• [READING TEXT]:
---+---

Previously we covered Pardon’s templates, and that they are composed into schemas.

Here discuss the process of generating and/or applying a schema to a template and how that resolves to a new schema.

Schemas

In Pardon, the templates are not “text documents with templating” which are rendered independently of their context and parsed after-the-fact. (As a hall-of-shame example of this, consider the fragility of the helm chart {{- toYaml .Values.doc | indent 10}} syntax.)

Templates are treated as values with implict and contextual rules.

Pardon’s http/https template files

  • are parsed to an HTTP object, and
  • that template is then used to extend a base schema.

Schema Operations

A schema supports the following major operations:

  • match - merges the current schema with a template. The match operation has three submodes, configuring how arrays and patterns are handled.

    • mix - treats the template as an abstract schema, patterns are recognized and single element arrays are treated as schemas for the elements of the array (non-1-element arrays are treated as tuples)

---+---

• [STATED EXERCISE]: Could you return, word for word, the stretch of the Pardon schema text from "Pardon’s http/https template" to "treated as tuples)"? None of the items after the Pardon schema text are needed.

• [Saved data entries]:

---+---

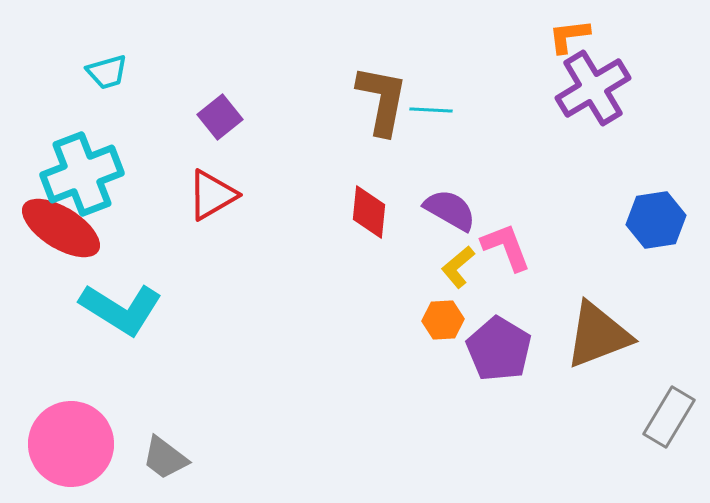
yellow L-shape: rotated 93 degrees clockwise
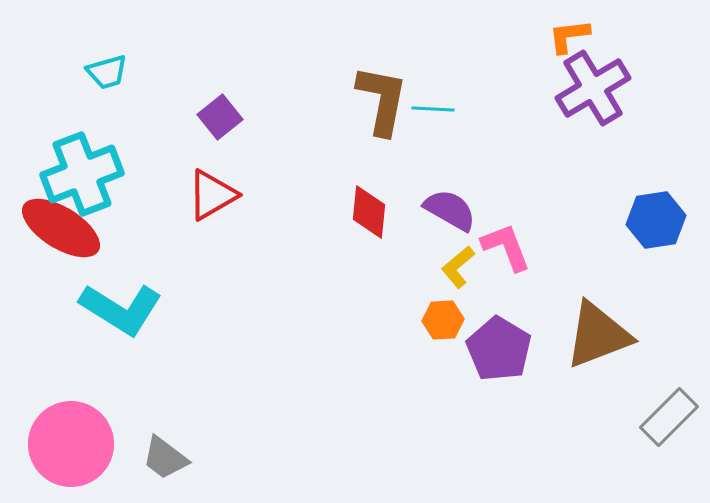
cyan line: moved 2 px right, 1 px up
gray rectangle: rotated 14 degrees clockwise
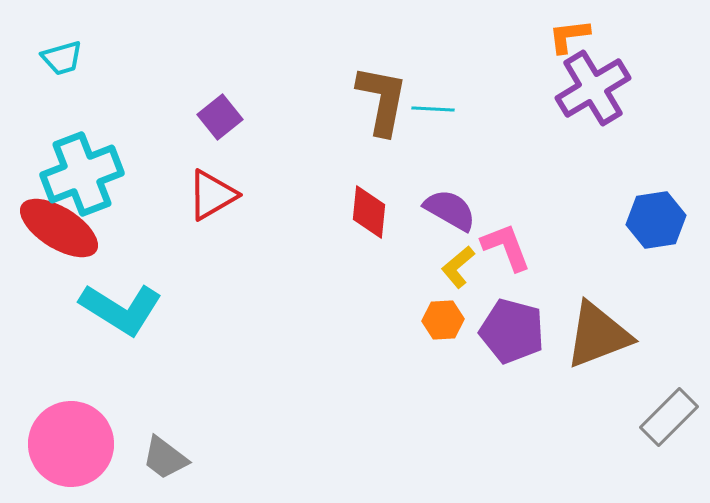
cyan trapezoid: moved 45 px left, 14 px up
red ellipse: moved 2 px left
purple pentagon: moved 13 px right, 18 px up; rotated 16 degrees counterclockwise
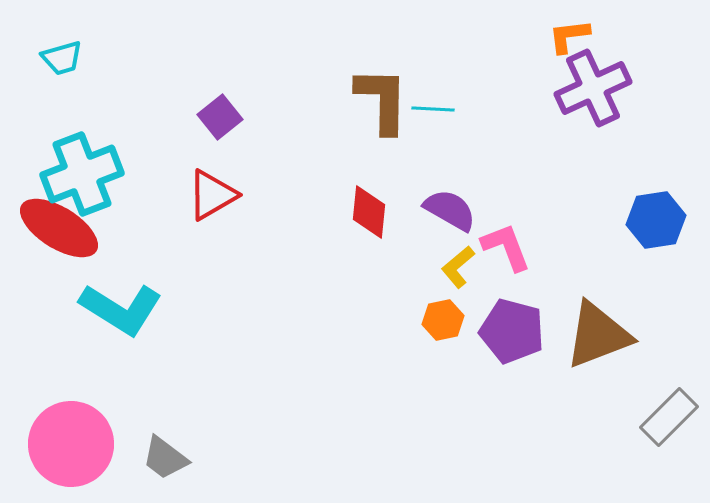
purple cross: rotated 6 degrees clockwise
brown L-shape: rotated 10 degrees counterclockwise
orange hexagon: rotated 9 degrees counterclockwise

---+---

• [ANSWER TO THE PROBLEM]:
Pardon’s http/https template files

  • are parsed to an HTTP object, and
  • that template is then used to extend a base schema.

Schema Operations

A schema supports the following major operations:

  • match - merges the current schema with a template. The match operation has three submodes, configuring how arrays and patterns are handled.

    • mix - treats the template as an abstract schema, patterns are recognized and single element arrays are treated as schemas for the elements of the array (non-1-element arrays are treated as tuples)